Having completed an accurate assessment, the nurse then would formulate a diagnosis and develop an appropriate treatment plan. The treatment plan should be as specific as possible with regard to the patient’s needs and educational level. The end product will be a sound plan that allows the patient and his or her family to continue treatment once they have left the acute setting. Some of that planning is discussed below in the Resources section.

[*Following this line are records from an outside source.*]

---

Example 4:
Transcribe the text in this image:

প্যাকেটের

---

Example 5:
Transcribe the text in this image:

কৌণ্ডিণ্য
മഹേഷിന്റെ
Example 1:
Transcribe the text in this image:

Assuming that a patient is either a child or adolescent, and has come to the health center (emergency room) based on problems with safety issues (poisoning, bicycles (helmets), drowning, lead exposure, or any of a number of vehicle safety issues (texting, seatbelts, etc.), categorized as chemical toxins, including lead and other heavy metal exposure, water safety, bicycle safety, and motor vehicle safety, it is important to make certain that the patient and/or his or her family understands the seriousness of the issue and what can be done to prevent future problems. In the case of poisoning, for example, parents can be told about ordinary household items, including prescription medicines, that can be quite toxic when used inappropriately, as well as the need to have access to these items restricted or inaccessible to children. A checklist of potentially toxic items can be given to them so that no item will be overlooked, along with guidelines for safe use. Guidelines, approved by the governing safety authority, can also be given for bicycle and motor vehicle safety. Time should be allowed for all questions the patient or his family may have.

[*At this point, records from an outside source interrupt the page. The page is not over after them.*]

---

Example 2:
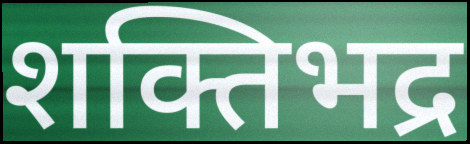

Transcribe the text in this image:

शक्तिभद्र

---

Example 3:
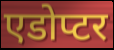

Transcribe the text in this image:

So, if I were to counsel the patient, I would do as described above, depending on the safety issue involved and the age of the patient. Counseling involves an accurate assessment of the issue that caused the patient to come here in the first place. Included in this assessment would be an understanding of the family and how it works, and whether there are some things the parent or parents can do to make the home environment safer. I would check to see if safety rules are discussed with all of the children who are old enough to understand them, and then carried out in practice. Safety should be a shared responsibility, and not the responsibility of one person. Having guidelines in place, along with having safety hazards removed or minimized, in a way that everyone understands is the surest way to be safe.

Resources
There are also, in every community, guidelines and resources for anyone interested in safe behavior. The local library is a good place to start. The local fire department also has occasional classes and visits to schools that can be accessed, and these have a lot of good information and are appropriate to the age. The police department can be helpful, too, particularly with gun safety and what to do if someone breaks into the patient’s home. The hospital, finally, is another resource. Safety classes are often available, especially with pediatric people, on subjects such as toxic chemicals in the home, bicycle safety, lead and other heavy metal exposure, water safety, and motor vehicle safety. Some other resources are listed below.

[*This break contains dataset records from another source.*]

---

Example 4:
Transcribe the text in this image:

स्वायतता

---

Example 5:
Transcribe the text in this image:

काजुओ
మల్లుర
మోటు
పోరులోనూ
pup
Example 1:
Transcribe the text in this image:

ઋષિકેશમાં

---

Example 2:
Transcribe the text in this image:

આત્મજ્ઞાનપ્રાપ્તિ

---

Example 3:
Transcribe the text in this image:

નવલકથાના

Resources are available for every safety issue that commonly occurs in childhood. The American Medical Association (2014) provides patient education materials through its website, and discusses these in terms of health literacy, defined by the AMA as “the ability to obtain, process and understand basic health information and services needed to make appropriate health decisions and follow instructions for treatment.” Additionally, bicycle and motor vehicle safety guidelines can be found at the Kids Health website at kidshealth.org. Chemical safety guidelines can be found at the American Association of Poison Control Centers website. For more local help, most states offer similar information, and the local health department may be able to supplement the other information.

    References
  • American Medical Association. (2014). Health literacy. Retrieved from http://www.ama-assn.org/
  • Boswell, C. (2007). The nurse’s guide to teaching diabetes self-management. Resource Reviews, Vol 38, Iss. 5.